_Your instructions_
Turn the paragraph in the excerpt on Aníbal Cavaco Silva that begins "Aníbal António Cavaco Silva, GCC" into a short bulleted list that keeps its main facts.

──────── Excerpted text

Aníbal António Cavaco Silva, GCC, GColL, GColIH (; born 15 July 1939) is a Portuguese economist who served as the 19th president of Portugal, in office from 9 March 2006 to 9 March 2016. He had been previously prime minister of Portugal from 6 November 1985 to 28 October 1995. His 10-year tenure was the longest of any prime minister since António de Oliveira Salazar, and he was the first Portuguese prime minister to win an absolute parliamentary majority under the current constitutional system. He is best known for leading Portugal into the European Union.

────────────────
──────── Rows

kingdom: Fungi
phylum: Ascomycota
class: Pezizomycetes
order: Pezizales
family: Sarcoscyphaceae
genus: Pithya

────────────────

_Completed task_
- Portuguese economist, born 15 July 1939
- 19th president of Portugal, from 9 March 2006 to 9 March 2016
- Earlier prime minister of Portugal, from 6 November 1985 to 28 October 1995
- His 10 years as prime minister were the longest tenure since António de Oliveira Salazar
- First Portuguese prime minister to win an absolute parliamentary majority under the current constitutional system
- Best known for leading Portugal into the European Union